* PAGE EXCERPT *
_ _ _ _ _ _ _

1 Reply Latest reply on Sep 23, 2020 12:06 AM by EktaN_26

    Using UDB datapath Parallel Input (PI) as an ALU constant

    JaBo_1574611

      I wanted to do this, but could not find any reference (one way or the other) to being able to use the Parallel Input (PI) to the datapath as a constant for calculations with the ALU (e.g. add or subtract), so I decided to give it a try because this would be very helpful in one of the things I'm trying to do with UDBs.

       

      The answer? Yes, you can use the PI as a constant! I have attached a simple project to demonstrate this (I did it on a CY8CKIT-049-42xx, you'll need to reconfigure the Bootloadable component with your elf/hex files for it if you try to compile it for the same target).

       

      Since there's not a lot of documentation on using the PI, much less in this manner (I really couldn't find anything that mentioned using PI as a constant, but my search skills may not be 100%), I thought I should document what I did and share it with others. Following the general steps outlined in AN82156 "Designing PSoC Creator Components with UDB Datapaths", section A.5 "Project #5 – Parallel In and Parallel Out", I created a component symbol, added a parameter called "PI_Value" that I set to 5 as default, and created a blank Verilog file for it. The parameter constant was added automatically when the Verilog file was created from the symbol editor, fyi. I then used the Datapath Configuration Tool per the instructions in AN82156 and created a blank cy_psoc3_dp datapath instance in the Verilog file. In the tool, first enabled the PI_DYN bit, then set it to EN. I created two datapath instructions: one to add the value of PI to the value of A1 and then store it back in A1 (FUNC = ADD, SRCA = A1, SRCB = A1, A1_WR_SRC = ALU, and CFB_EN = ENBL... the last of which dynamically selects PI as the input for SRCA to the ALU rather than A0 or A1 when the static PI_DYN bit is EN), and the other to just pass the value of A1 through the ALU (with FUNC = PASS, SRCA = A1, SRCB = A1, CFB_EN = DSBL). My Verilog then just flips between the two states every clock. The idea was that the first state would add 5 to A1 every time it ran, and that's what it does (the second state does nothing, but I wanted to have something heading into different states to make it a bit more representative). To finish up the datapath configuration in the Verilog file, I made the following assignments: .clk(Clock), .cs_addr( { 1'b0, 1'b0, next_state } ), .pi(PI_Value), and .po(po), where next_state was a simple flip-flop "reg next_state;"). So .pi() was passed the constant I had defined at the component level. There's a bit of wiring around the Parallel Output (PO) because I have a little LED board I made so I could watch the state transitions on port P2[7:0] (and that's why the frequency is so slow as well... so I could easily count the binary to make sure it was increment by 5). Note, writing ".po({Out7,Out6,Out5,Out4,Out3,Out2,Out1,Out0});" also seemed to synthesize fine and saved that extra wiring and assign statements (I didn't test it out on hardware though). I was trying to emulate the style of AN82156.

_ _ _ _ _ _ _

(Stored entries)
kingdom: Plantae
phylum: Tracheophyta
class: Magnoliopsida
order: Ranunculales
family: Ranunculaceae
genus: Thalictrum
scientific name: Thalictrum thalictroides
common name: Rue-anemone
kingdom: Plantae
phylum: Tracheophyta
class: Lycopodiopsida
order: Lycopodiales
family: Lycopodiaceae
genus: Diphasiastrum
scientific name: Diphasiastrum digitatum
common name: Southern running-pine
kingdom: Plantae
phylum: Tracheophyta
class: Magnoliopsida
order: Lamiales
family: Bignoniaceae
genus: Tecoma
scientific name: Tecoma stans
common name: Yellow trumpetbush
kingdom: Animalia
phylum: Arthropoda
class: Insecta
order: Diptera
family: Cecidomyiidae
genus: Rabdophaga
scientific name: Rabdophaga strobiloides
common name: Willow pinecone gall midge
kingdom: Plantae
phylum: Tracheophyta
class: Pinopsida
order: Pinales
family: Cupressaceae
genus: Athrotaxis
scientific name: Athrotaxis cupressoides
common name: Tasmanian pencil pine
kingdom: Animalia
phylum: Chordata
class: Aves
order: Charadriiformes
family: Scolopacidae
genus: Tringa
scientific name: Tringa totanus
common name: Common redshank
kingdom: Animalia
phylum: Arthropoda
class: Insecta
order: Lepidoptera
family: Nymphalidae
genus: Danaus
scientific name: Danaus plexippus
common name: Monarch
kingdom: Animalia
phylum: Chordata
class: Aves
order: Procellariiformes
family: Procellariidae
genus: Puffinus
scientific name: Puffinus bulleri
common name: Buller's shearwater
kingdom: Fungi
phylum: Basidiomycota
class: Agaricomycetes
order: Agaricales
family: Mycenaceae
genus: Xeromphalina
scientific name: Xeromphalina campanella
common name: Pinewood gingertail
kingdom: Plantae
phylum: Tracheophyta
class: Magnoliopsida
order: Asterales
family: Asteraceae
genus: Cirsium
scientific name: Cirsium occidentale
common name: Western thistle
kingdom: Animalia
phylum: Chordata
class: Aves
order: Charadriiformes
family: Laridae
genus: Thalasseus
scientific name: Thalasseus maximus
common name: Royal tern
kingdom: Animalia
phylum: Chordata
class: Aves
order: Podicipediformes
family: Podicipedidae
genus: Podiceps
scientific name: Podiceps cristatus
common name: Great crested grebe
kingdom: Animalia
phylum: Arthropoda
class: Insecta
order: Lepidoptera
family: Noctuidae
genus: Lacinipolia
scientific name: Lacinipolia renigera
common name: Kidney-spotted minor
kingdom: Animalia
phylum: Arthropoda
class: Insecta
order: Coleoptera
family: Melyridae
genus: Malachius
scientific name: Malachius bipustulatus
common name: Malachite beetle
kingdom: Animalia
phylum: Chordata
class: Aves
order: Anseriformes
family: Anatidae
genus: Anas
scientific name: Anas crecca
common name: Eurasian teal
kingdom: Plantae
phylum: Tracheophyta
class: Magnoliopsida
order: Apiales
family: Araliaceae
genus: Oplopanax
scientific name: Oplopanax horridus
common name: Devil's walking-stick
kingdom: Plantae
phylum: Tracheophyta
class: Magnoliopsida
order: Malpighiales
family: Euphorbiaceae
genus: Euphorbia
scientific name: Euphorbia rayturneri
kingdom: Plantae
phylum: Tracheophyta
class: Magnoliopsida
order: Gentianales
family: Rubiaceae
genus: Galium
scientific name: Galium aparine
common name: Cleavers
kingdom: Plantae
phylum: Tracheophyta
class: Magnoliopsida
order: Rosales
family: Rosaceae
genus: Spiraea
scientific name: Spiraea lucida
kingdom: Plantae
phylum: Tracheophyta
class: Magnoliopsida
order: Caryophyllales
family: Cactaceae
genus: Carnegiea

_ _ _ _ _ _ _

* SET TASK *
Write the next part of the forum post about using the UDB datapath Parallel Input as an ALU constant, beginning right after its final sentence.

* ANSWER TO THIS TASK *
       

      So, there were two things I wanted to mention before wrapping up. The first is that the way PO works is not immediately clear from the basic datapath diagram that appears in a lot of the documentation (e.g. the TRM, Rev *H, Figure 16-6 "Datapath Top-Level"). The implication is that PI, A0, and A1 are multiplexed onto SRCA to the ALU, and that PO is connected to the SRCA connection itself (this is literally how it's drawn in that figure). That was one of the reasons why I initially made two different datapath states: because I thought that in the ADD state, since I was routing PI to SRCA, that I would see it on PO. I added the second state so A1 would be applied to SRCA and PO would then alternate between PI and A1 (I needed to see A1, but seeing the constant every second cycle was fine). It didn't work that way... all I got out of PO was the value for A1. I had to dig deep into the TRM to find the answer, but in section 16.2.2.8 of the TRM (Rev. *H) "Datapath Parallel Inputs and Outputs", there is another diagram (Figure 16-25 "Datapath Parallel In/Out") that shows the insides of the SRCA multiplexer. In this diagram, it is shown that there are two multiplexers: one that selects between A0 and A1 that feeds into a second multiplexer whose other input is PI. PO is connected to the output of the first multiplexer... so that PO can never see the value of PI, and even when PI is being used, PO will be connecting to either A0 or A1 only. Mystery solved. But ugh.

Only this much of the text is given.